Extract, from the listing that follows, each line containing the word "state".

• **Information supplied**:
***

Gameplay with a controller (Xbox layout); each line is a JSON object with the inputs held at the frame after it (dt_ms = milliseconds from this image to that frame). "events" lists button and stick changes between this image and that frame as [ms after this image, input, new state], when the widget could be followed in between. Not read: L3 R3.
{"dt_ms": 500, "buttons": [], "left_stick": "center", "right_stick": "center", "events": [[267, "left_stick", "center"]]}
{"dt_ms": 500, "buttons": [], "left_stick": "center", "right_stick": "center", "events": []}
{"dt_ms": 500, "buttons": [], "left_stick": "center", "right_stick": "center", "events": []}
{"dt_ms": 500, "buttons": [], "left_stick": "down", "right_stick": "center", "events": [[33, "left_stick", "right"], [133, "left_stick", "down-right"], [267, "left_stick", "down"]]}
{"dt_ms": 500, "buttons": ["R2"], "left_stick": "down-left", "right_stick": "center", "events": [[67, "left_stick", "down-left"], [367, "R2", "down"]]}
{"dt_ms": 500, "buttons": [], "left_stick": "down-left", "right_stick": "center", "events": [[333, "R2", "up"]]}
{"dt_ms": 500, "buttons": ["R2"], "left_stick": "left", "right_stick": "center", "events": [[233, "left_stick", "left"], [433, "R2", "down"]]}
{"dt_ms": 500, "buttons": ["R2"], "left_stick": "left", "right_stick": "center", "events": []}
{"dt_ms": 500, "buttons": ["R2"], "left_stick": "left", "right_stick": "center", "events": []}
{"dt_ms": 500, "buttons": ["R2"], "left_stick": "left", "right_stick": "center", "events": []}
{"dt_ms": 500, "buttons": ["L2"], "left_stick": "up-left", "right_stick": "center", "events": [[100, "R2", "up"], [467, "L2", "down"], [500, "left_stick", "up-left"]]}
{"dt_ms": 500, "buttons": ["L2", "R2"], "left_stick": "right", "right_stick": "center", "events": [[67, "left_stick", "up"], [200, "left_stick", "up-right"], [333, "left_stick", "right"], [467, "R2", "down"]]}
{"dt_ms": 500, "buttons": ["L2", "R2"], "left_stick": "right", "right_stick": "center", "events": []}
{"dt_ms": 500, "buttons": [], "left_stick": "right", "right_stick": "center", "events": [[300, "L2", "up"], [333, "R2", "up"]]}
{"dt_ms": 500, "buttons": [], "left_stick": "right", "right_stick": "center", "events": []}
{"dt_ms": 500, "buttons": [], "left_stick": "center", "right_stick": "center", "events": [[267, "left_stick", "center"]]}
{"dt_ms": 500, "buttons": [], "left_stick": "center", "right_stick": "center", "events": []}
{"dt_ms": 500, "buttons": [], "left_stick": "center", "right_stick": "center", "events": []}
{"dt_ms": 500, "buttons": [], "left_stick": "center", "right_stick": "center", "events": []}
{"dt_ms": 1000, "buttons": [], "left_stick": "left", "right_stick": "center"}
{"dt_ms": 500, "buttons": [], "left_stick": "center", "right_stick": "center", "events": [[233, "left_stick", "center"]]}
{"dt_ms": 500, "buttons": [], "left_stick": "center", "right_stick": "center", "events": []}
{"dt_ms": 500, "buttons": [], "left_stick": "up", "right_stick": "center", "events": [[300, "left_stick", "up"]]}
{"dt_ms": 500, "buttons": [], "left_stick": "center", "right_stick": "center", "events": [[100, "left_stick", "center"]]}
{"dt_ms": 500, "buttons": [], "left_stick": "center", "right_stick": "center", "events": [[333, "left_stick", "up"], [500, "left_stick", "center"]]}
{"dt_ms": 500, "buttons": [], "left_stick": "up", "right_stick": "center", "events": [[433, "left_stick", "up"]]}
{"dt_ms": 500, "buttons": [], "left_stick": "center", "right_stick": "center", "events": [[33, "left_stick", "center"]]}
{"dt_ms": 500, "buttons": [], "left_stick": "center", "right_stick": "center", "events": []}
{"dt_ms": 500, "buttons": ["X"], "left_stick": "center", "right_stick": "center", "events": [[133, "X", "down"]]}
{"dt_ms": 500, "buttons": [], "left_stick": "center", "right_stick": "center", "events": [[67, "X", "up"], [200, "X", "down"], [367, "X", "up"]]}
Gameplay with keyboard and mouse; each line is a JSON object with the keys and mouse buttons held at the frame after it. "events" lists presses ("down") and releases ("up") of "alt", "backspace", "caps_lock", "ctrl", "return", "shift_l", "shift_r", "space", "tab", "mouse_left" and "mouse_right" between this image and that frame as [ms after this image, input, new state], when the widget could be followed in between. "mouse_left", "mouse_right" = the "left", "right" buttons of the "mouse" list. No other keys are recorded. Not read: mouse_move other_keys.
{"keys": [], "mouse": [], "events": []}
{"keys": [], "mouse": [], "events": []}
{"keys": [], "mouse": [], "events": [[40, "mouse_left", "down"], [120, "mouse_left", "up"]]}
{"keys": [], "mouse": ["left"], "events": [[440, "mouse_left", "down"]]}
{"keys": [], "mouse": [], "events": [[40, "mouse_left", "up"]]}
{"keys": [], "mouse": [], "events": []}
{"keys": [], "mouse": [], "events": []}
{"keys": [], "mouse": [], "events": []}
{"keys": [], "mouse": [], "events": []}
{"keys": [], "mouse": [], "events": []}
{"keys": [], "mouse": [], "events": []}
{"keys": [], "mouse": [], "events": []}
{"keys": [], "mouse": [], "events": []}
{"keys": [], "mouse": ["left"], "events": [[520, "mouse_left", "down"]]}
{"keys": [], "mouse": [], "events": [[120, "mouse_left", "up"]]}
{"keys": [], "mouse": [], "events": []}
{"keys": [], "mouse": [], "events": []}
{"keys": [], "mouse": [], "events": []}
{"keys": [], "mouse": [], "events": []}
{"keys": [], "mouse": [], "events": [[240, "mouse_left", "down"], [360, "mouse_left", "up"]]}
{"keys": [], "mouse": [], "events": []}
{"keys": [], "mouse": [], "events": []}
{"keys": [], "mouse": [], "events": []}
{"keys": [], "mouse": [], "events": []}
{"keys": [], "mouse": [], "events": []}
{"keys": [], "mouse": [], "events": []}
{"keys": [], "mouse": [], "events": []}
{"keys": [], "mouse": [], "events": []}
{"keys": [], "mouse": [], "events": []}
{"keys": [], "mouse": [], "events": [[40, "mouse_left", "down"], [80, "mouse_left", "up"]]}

***

• **Expected answer**:
Gameplay with a controller (Xbox layout); each line is a JSON object with the inputs held at the frame after it (dt_ms = milliseconds from this image to that frame). "events" lists button and stick changes between this image and that frame as [ms after this image, input, new state], when the widget could be followed in between. Not read: L3 R3.
Gameplay with keyboard and mouse; each line is a JSON object with the keys and mouse buttons held at the frame after it. "events" lists presses ("down") and releases ("up") of "alt", "backspace", "caps_lock", "ctrl", "return", "shift_l", "shift_r", "space", "tab", "mouse_left" and "mouse_right" between this image and that frame as [ms after this image, input, new state], when the widget could be followed in between. "mouse_left", "mouse_right" = the "left", "right" buttons of the "mouse" list. No other keys are recorded. Not read: mouse_move other_keys.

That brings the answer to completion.